EVANSVILLE, Ind. (WFIE) – On Tuesday, Senator Mike Braun was one of several lawmakers attached to a Senator Marco Rubio sponsored bill that would make charges of fentanyl distribution resulting in death equivalent to felony murder charges.
Vanderburgh County Sheriff Dave Wedding weighed in saying he doesn’t believe such a law would be going far enough.
“I think it’s a feel-good type of legislation, but it’s not going to get to the root of the problem,” he said.
The proposed legislation explicitly states that if the bill were passed, in first-degree cases, distribution of fentanyl resulting in death, the punishment should be life imprisonment or death.
Wedding said he feels laws should focus on any dealing.
“Why do we wait until a death results from distribution of fentanyl before we seriously charge a drug dealer?” he said.
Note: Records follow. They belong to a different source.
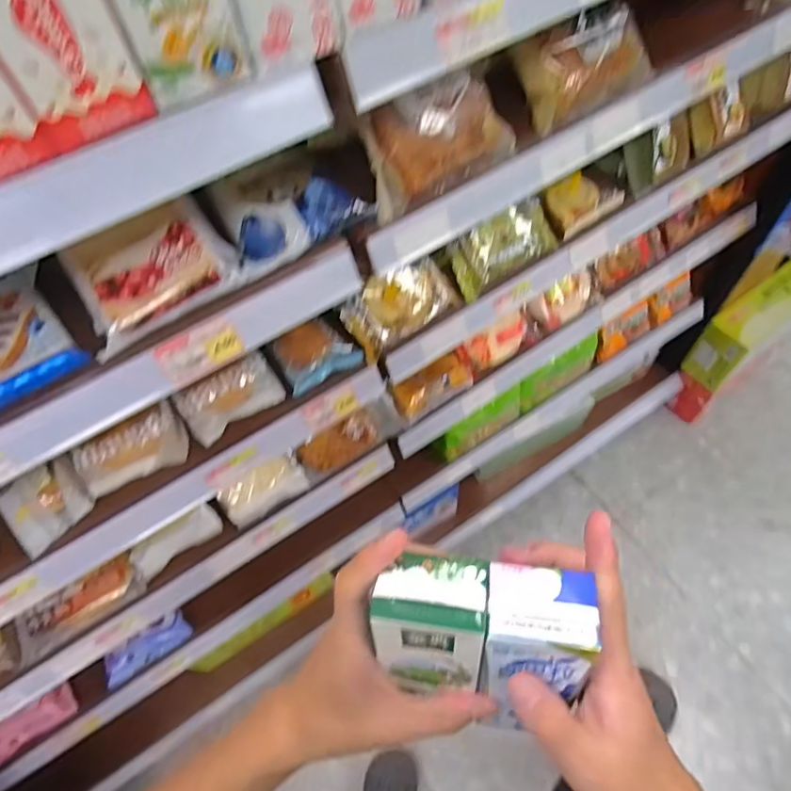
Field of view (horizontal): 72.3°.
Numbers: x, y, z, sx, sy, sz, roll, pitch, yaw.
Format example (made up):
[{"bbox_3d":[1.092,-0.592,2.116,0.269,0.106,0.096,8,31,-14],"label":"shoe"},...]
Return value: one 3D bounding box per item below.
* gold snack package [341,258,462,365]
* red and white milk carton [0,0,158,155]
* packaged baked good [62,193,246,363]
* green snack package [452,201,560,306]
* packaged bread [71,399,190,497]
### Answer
[{"bbox_3d":[0.005,-0.115,0.674,0.142,0.055,0.076,-36,64,-16],"label":"gold snack package"},{"bbox_3d":[-0.190,-0.206,0.296,0.065,0.102,0.060,-29,62,-12],"label":"red and white milk carton"},{"bbox_3d":[-0.198,-0.103,0.446,0.126,0.057,0.065,-29,62,-12],"label":"packaged baked good"},{"bbox_3d":[0.141,-0.198,0.711,0.152,0.059,0.059,-31,63,-13],"label":"green snack package"},{"bbox_3d":[-0.287,0.060,0.597,0.117,0.040,0.057,-33,63,-14],"label":"packaged bread"}]

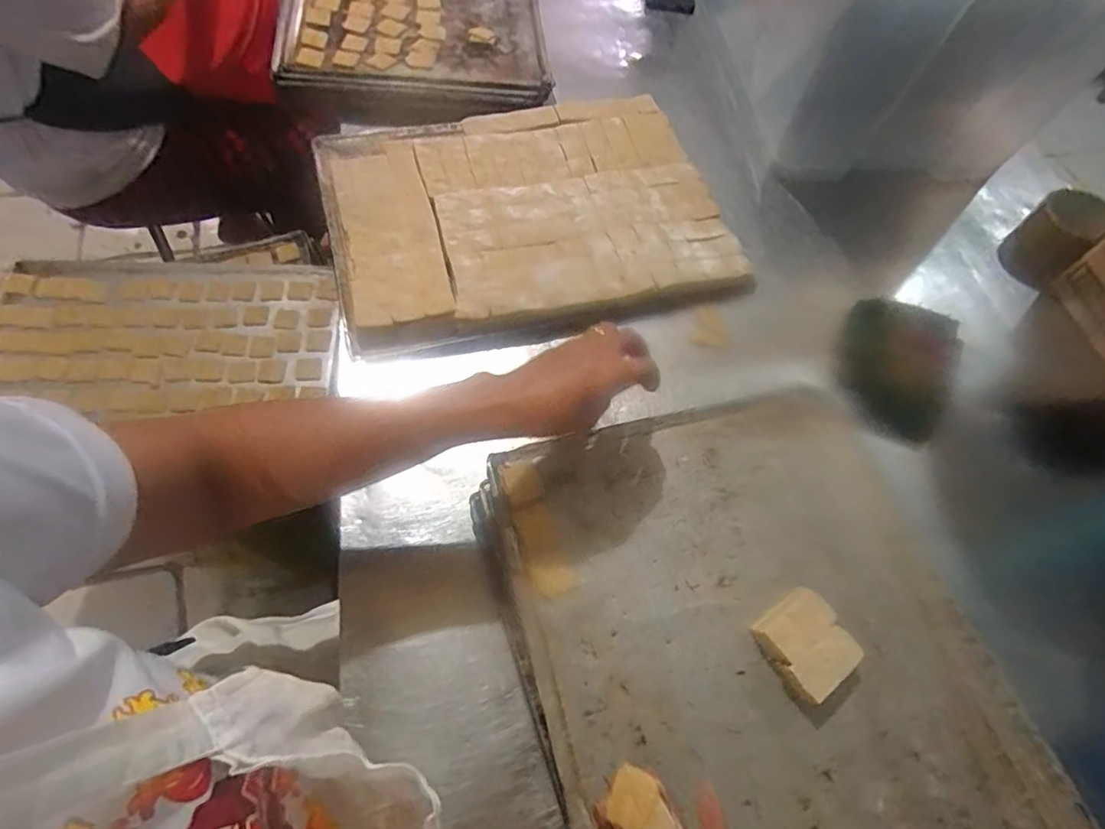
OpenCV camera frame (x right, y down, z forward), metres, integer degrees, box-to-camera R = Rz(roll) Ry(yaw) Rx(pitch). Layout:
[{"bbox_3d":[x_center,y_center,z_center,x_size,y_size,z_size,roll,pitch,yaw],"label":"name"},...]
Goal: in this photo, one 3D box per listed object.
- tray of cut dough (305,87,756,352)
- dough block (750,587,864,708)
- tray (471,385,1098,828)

Brandon Smiley, an addiction treatment specialist said he is glad to see legislation that would more severely punish people for any role they may have played in an overdose.
“It’s hurting people, it’s hurting the community, it’s costing taxpayers thousands of dollars for this epidemic,” Smiley said. “If you’re selling it intentionally knowing they can kill people, then yes, you should be held accountable for your actions.”
Wedding said in his ideal world, any dealing charge would be met with a long prison sentence with no plea deals and no parole.
The Drug Enforcement Agency’s current guidelines punish fentanyl distribution in a tiered approach.
Dealing less than 400 grams resulting in death or serious injury could land you between 20 years and life in prison on your first offense, and a second offense would automatically be a life sentence.
Dealing 400 grams or more resulting in death or injury follows the same year penalty but with steeper fines of up to $20 million for an individual.